AVAILABLE DATA:
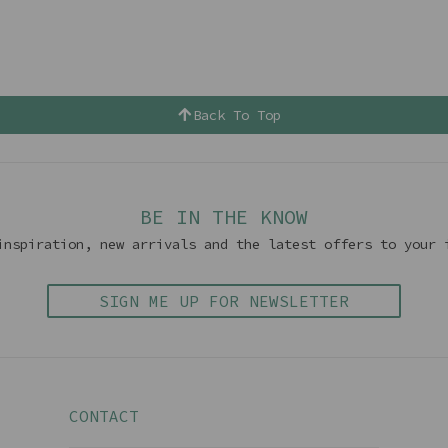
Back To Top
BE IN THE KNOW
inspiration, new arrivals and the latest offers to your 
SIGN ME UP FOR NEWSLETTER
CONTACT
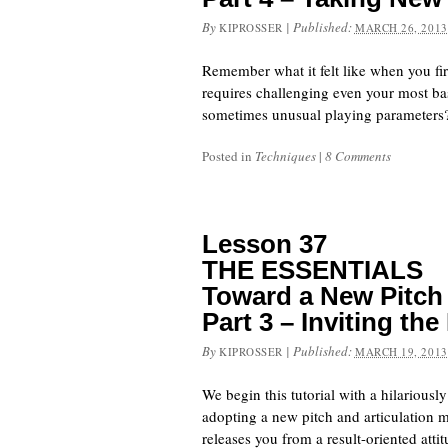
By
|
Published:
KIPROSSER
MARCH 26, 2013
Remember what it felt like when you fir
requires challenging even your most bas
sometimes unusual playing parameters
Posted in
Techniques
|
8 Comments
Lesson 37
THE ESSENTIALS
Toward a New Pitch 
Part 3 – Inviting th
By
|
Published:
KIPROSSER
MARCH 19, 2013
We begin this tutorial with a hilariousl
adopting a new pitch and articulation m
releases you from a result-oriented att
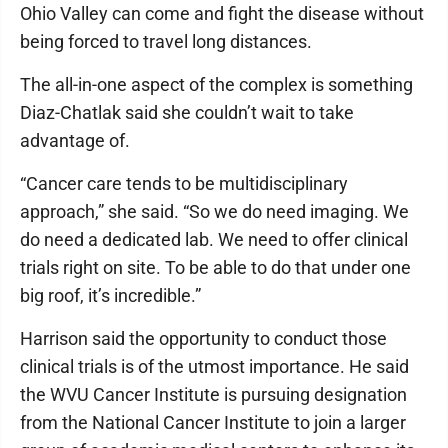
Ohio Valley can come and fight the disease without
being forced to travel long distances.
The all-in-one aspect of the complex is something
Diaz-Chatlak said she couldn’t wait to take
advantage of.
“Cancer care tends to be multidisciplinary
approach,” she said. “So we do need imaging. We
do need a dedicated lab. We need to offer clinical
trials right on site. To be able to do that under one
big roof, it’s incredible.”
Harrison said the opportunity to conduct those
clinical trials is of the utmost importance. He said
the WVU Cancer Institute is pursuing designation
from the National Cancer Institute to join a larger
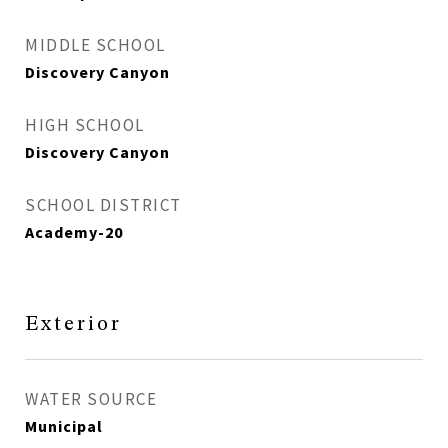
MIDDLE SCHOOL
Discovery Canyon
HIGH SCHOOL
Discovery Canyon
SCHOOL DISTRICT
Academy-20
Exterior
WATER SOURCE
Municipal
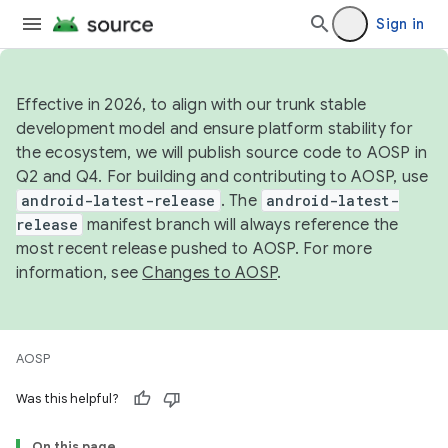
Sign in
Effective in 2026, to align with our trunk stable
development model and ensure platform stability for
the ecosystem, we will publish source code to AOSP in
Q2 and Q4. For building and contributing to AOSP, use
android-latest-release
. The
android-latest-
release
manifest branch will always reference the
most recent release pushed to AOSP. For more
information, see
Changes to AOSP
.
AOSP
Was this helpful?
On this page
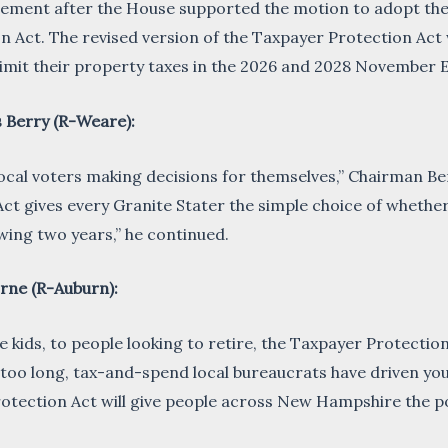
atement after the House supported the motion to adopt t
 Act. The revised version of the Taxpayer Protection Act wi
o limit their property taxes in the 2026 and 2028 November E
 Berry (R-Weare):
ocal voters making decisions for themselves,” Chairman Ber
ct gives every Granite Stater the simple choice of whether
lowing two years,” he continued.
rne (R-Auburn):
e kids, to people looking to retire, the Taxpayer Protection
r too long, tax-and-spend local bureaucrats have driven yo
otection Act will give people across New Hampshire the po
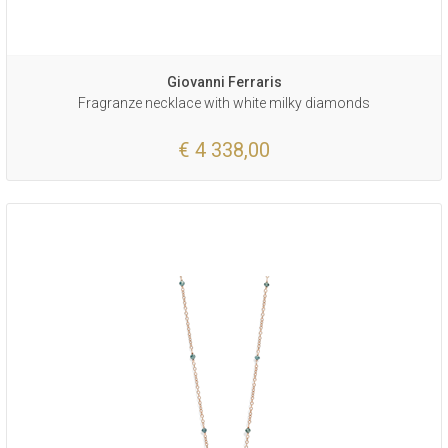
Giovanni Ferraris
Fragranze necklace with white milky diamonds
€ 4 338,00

EXERCISE: Search the material above for "your". Pull out each line where it shows up.

WRITTEN ANSWER:
inspiration, new arrivals and the latest offers to your 
requires challenging even your most bas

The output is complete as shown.